(Camera geometry data)
**********
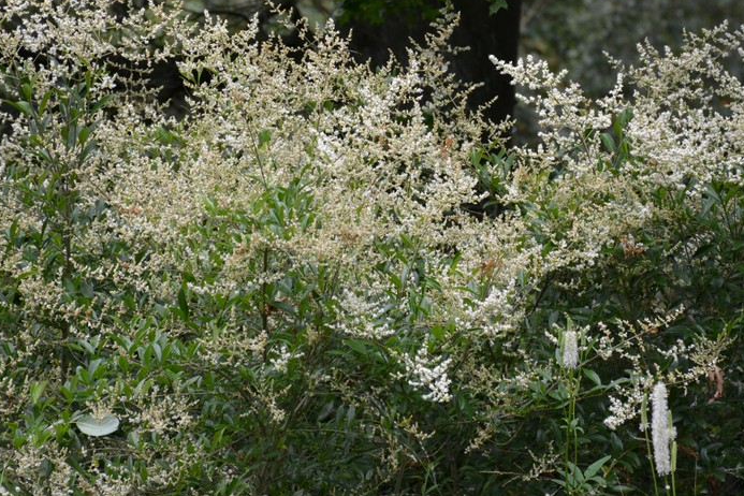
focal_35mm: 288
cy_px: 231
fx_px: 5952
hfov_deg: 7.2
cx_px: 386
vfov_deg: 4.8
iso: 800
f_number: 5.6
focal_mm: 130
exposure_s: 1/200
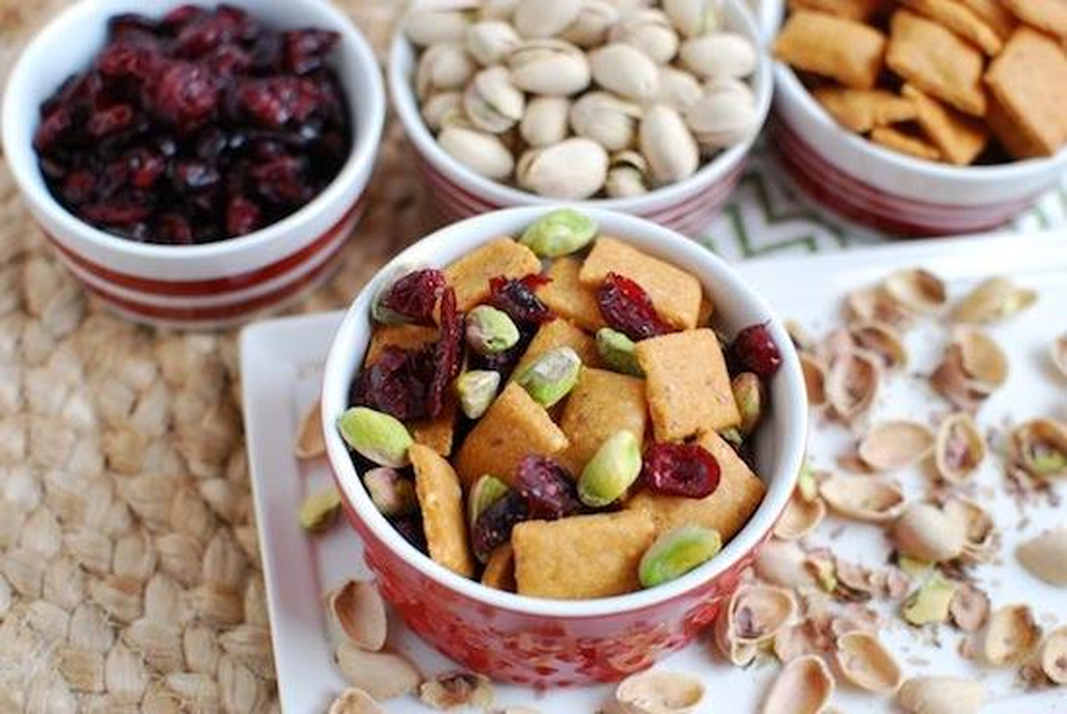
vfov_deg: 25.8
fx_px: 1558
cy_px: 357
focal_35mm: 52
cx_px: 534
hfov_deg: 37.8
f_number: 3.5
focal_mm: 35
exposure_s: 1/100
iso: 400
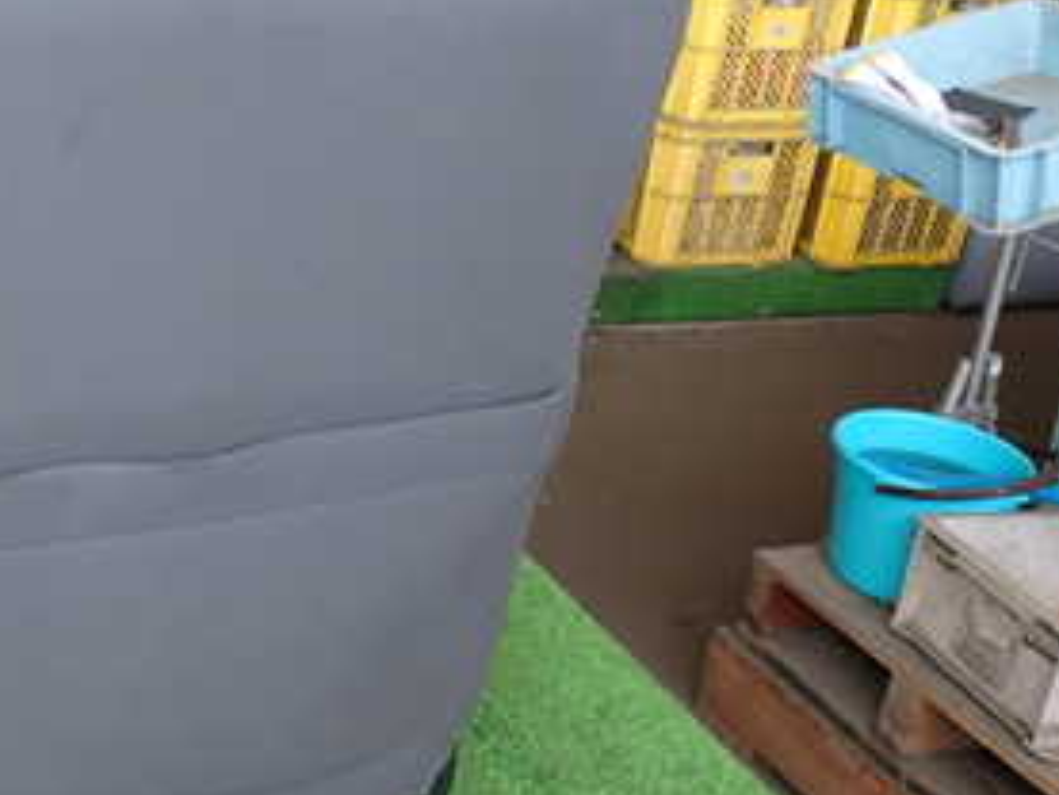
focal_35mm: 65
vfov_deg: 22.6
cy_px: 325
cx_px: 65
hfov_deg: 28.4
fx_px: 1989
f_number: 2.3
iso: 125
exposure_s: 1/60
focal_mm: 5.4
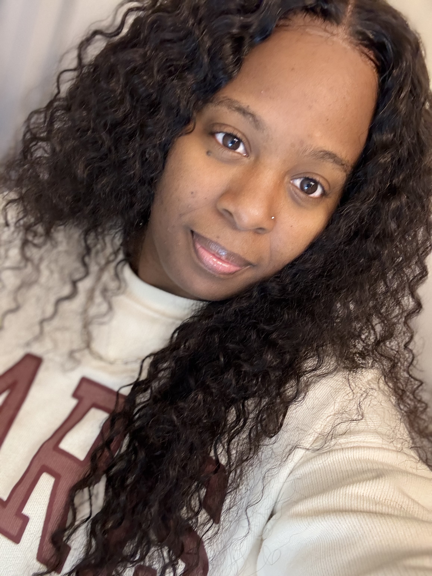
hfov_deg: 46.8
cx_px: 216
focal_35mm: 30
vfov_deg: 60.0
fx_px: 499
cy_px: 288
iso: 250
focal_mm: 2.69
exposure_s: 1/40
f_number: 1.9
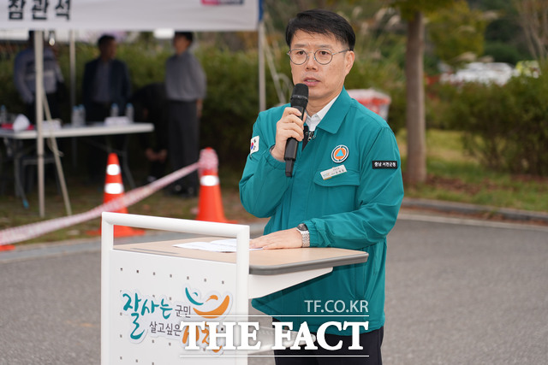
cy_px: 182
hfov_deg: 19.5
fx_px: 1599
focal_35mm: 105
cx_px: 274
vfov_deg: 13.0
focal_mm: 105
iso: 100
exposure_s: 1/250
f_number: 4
**********
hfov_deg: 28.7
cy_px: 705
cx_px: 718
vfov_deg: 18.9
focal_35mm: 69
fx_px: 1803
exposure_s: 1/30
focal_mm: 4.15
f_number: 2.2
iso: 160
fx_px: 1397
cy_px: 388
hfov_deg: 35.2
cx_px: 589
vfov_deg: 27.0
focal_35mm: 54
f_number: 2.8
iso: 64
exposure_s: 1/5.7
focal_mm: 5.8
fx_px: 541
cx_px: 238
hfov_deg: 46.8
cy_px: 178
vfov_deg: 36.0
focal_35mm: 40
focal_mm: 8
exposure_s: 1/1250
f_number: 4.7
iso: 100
**********
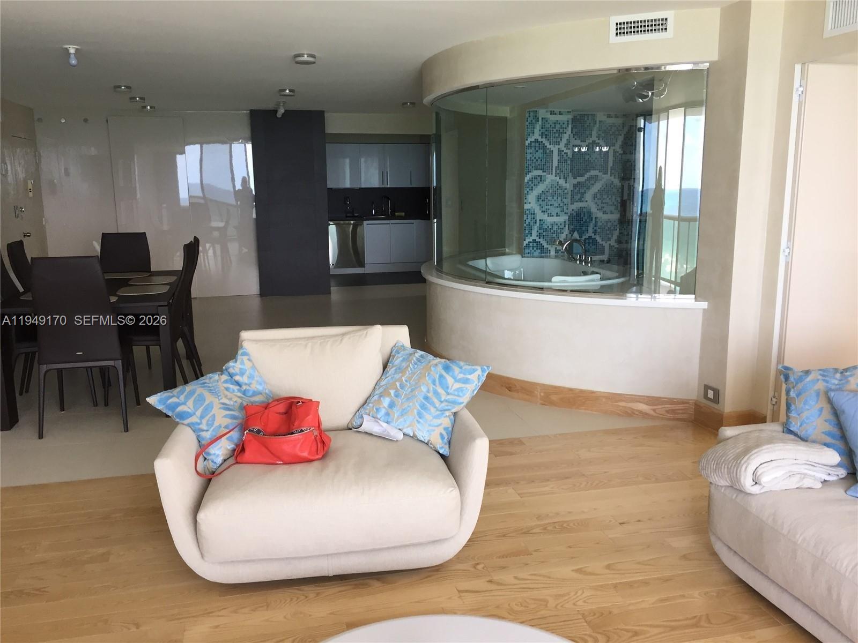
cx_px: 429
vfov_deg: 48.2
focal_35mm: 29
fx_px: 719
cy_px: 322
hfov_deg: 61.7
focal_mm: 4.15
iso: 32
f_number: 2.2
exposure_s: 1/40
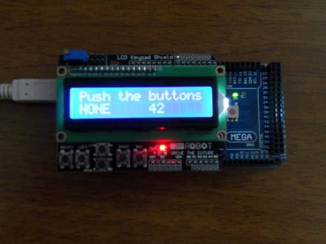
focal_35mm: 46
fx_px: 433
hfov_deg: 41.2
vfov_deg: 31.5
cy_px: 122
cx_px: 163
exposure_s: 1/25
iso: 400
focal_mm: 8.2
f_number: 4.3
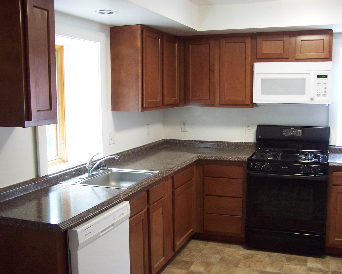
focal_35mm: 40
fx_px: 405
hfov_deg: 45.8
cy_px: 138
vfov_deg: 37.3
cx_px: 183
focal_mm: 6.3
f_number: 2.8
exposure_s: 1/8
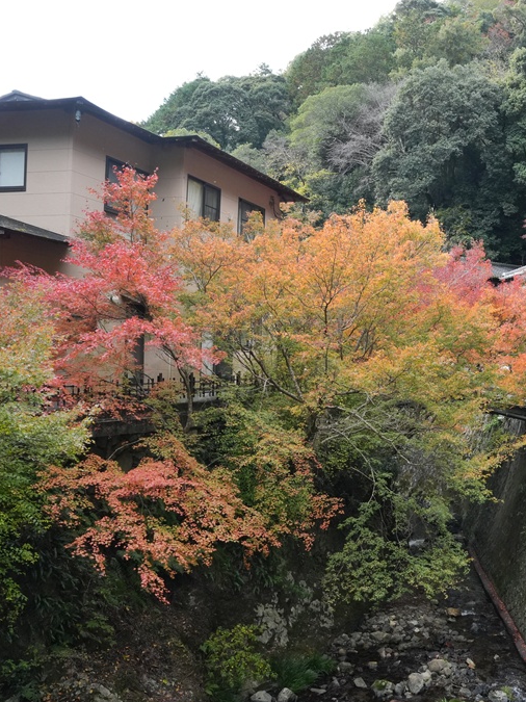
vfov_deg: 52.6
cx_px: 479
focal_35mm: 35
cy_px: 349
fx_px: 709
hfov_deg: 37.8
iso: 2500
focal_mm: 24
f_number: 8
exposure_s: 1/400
**********
Please output, exactly as written, the lines above from the one holding "exposure_s: 1/8" through the one holding "exposure_s: 1/400", both included, with the pictures omitted.

exposure_s: 1/8
vfov_deg: 52.6
cx_px: 479
focal_35mm: 35
cy_px: 349
fx_px: 709
hfov_deg: 37.8
iso: 2500
focal_mm: 24
f_number: 8
exposure_s: 1/400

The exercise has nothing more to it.